### TEXT SEGMENT

However, if the concept is not in violation of physics, and if it can be made practical, then a back packer carrying such a device could recharge it with a handy wood fire.  I gather that there are already offered on the market devices which use heat flow as a recharging mechanism, which says to me that there must be a sufficient market to have justified all the effort someone went to to bring such devices to market.

The difference here is that heat flow would NOT be involved.  The device would collect energy from a thermal environment and convert it to stored energy using ONLY quantum physics.

Again ... at this point I have no idea if this concept violates laws of physics of which I am unaware, but would like to offer it for consideration.

My tentative plan is to update this topic once a week.

(th)

Last edited by tahanson43206 (2019-01-26 07:12:47)

Point correspondence tracking data:

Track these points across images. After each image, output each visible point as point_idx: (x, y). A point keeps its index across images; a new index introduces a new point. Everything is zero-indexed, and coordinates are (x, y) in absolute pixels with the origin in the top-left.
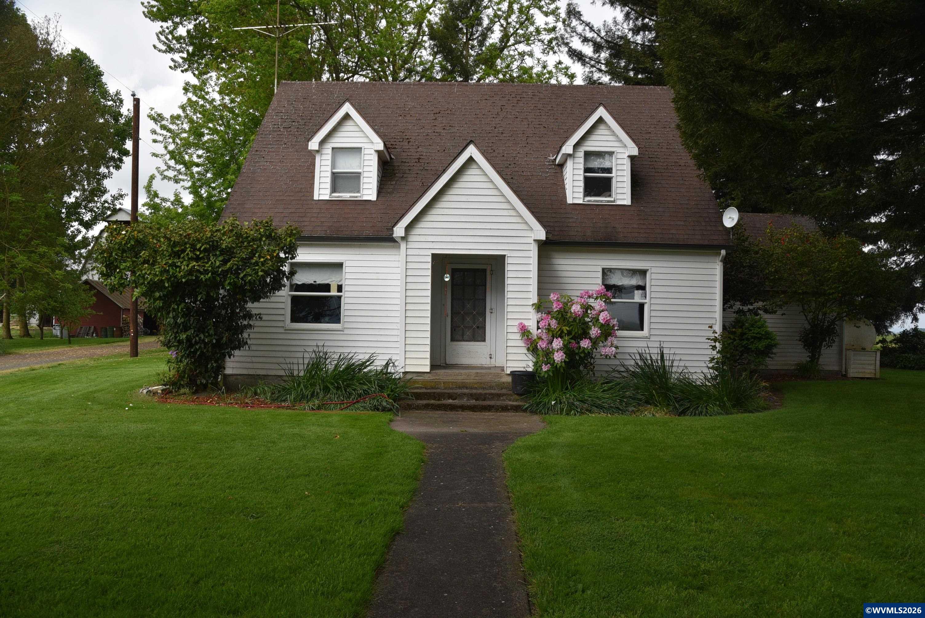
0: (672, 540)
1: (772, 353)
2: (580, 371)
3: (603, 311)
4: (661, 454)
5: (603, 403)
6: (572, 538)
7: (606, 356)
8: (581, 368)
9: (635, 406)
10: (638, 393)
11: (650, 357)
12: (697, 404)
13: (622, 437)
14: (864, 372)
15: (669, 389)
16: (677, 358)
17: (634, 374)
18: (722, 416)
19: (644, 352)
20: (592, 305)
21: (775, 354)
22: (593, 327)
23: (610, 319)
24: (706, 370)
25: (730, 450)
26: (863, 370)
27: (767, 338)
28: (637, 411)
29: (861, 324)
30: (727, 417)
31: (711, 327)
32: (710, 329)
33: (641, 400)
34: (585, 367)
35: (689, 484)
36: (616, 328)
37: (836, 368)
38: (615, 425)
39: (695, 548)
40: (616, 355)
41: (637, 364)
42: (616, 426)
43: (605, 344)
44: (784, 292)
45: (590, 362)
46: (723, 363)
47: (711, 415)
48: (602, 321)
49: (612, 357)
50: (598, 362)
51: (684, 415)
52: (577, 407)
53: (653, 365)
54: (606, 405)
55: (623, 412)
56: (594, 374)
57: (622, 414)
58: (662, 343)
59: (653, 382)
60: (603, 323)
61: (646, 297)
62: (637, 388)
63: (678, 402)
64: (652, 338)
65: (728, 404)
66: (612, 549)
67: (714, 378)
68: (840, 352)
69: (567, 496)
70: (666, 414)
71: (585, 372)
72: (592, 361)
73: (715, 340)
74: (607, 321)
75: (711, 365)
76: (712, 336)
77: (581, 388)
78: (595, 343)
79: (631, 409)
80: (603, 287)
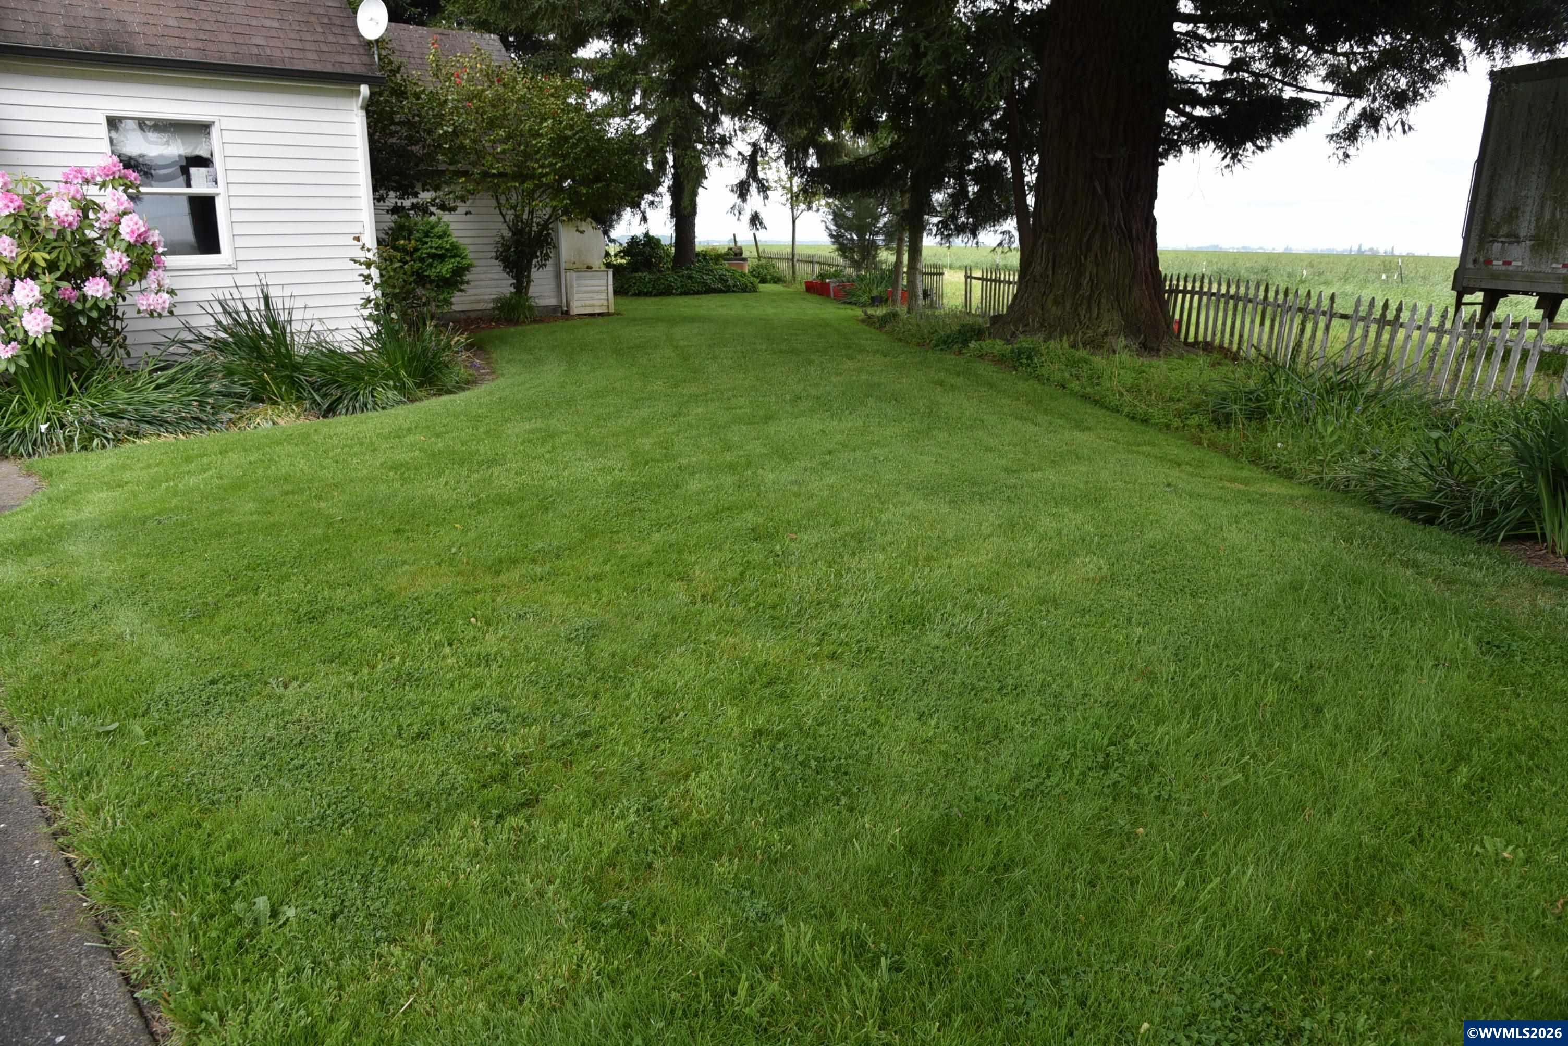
0: (423, 703)
1: (462, 283)
2: (94, 349)
3: (125, 213)
4: (323, 505)
5: (162, 412)
6: (194, 770)
7: (151, 314)
8: (95, 342)
9: (232, 411)
10: (234, 382)
11: (245, 306)
12: (355, 389)
13: (225, 481)
14: (593, 306)
15: (296, 368)
16: (299, 303)
17: (219, 346)
18: (405, 407)
19: (228, 297)
20: (97, 200)
21: (467, 283)
22: (108, 251)
23: (146, 232)
24: (361, 324)
25: (447, 472)
26: (591, 302)
27: (454, 256)
28: (239, 419)
29: (584, 226)
30: (410, 407)
31: (358, 239)
32: (356, 243)
33: (242, 396)
34: (105, 339)
35: (404, 562)
36: (160, 250)
37: (553, 302)
38: (202, 456)
39: (476, 710)
40: (175, 310)
41: (219, 323)
42: (205, 460)
43: (144, 283)
44: (465, 174)
45: (113, 329)
46: (388, 308)
47: (383, 408)
48: (127, 238)
49: (165, 313)
50: (132, 326)
51: (334, 414)
52: (104, 431)
53: (251, 322)
54: (169, 416)
55: (210, 425)
56: (128, 354)
57: (209, 429)
58: (262, 276)
59: (261, 357)
60: (132, 241)
61: (216, 182)
62: (229, 372)
63: (318, 390)
64: (242, 268)
65: (409, 382)
66: (303, 766)
67: (377, 337)
68: (558, 276)
69: (145, 654)
70: (298, 417)
71: (105, 350)
72: (118, 325)
73: (368, 265)
74: (140, 236)
75: (366, 313)
76: (362, 255)
77: (105, 387)
78: (119, 283)
79: (226, 416)
80: (116, 159)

### TASK LIST
1 – Sum up the forum post about the charging device in two sentences.
2 – Answer these questions using the forum post about the charging device:
(a) What could a backpacker use to recharge the device?
(b) What would the device use, and nothing else, to turn energy from a thermal environment into stored energy?
(c) How often does the poster plan to update the topic?
3 – Go on with the forum post about the charging device, picking up after its last line.
The data has nothing to do with the forum post.

### EXPECTED RESPONSES
1 – The poster suggests that, if it doesn't break the laws of physics and can be made practical, a device could let a backpacker recharge it with a wood fire, and notes that heat-flow recharging devices are already on the market. Unlike those, this device would not use heat flow but would collect energy from a thermal environment and store it using only quantum physics; the poster offers it for consideration and plans weekly updates.

2 –
(a) A handy wood fire.
(b) Quantum physics.
(c) Once a week.

3 –
Offline

#3 2019-02-05 01:13:46

knightdepaix
Member
Registered: 2014-07-07
Posts: 194

Re: Photon Upconversion

From my previous posts
Power generation on Mars

knightdepaix wrote:

How useful would photon upconversion be useful for recycling waster energy such as thermal, geothermal or nuclear in infrared to artificial visible and ultraviolet rays?Can Lanthanide or nickel oxides be useful in that role?


Index» Life support systems» Greenhouses

knightdepaix wrote:

Is photo upconversion helpful for greenhouses? Waste energy such as thermal in infrared is upconverted to artificial visible light or ultraviolet rays in greenhouses...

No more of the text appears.